▸ **EXERCISE REQUIREMENTS**: Exact copy, pictures excluded: the lines from the one containing "right wrist: (135, 55)" to the end of the listing.

· · ·

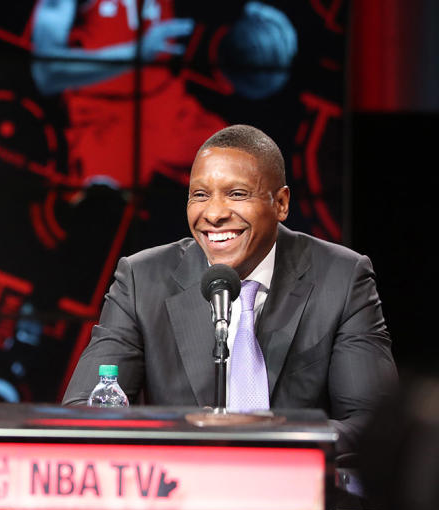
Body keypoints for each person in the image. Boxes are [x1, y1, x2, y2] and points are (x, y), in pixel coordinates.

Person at [61, 124, 397, 455]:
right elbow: (85, 409)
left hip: (292, 497)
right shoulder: (140, 279)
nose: (215, 213)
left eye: (237, 194)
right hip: (181, 497)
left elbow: (374, 425)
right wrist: (183, 439)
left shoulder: (341, 278)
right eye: (200, 195)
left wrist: (267, 436)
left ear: (280, 203)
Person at [31, 0, 295, 193]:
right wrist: (135, 55)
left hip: (169, 115)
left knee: (259, 174)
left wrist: (258, 20)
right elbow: (47, 73)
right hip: (104, 133)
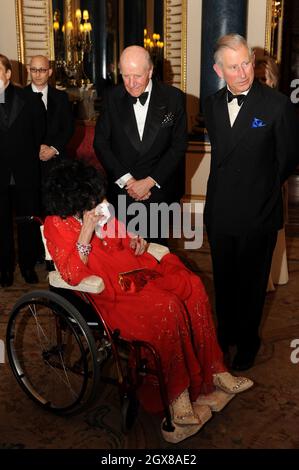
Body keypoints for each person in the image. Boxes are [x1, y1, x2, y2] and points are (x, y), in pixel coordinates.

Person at [43, 159, 253, 444]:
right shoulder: (56, 224)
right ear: (72, 199)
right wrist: (86, 230)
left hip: (132, 272)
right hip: (105, 293)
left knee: (191, 285)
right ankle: (178, 396)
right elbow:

· · ·

▸ **ANSWER BOX**:
right wrist: (135, 55)
left hip: (169, 115)
left knee: (259, 174)
left wrist: (258, 20)
right elbow: (47, 73)
right hip: (104, 133)
Body keypoints for each person in the image. Boxes are [x1, y1, x2, y2] and points are (x, y), in pixel coordinates.

Person at [43, 159, 253, 444]:
right shoulder: (56, 224)
right ear: (72, 199)
right wrist: (86, 230)
left hip: (132, 272)
right hip: (105, 293)
left knee: (191, 285)
right ankle: (178, 396)
right elbow:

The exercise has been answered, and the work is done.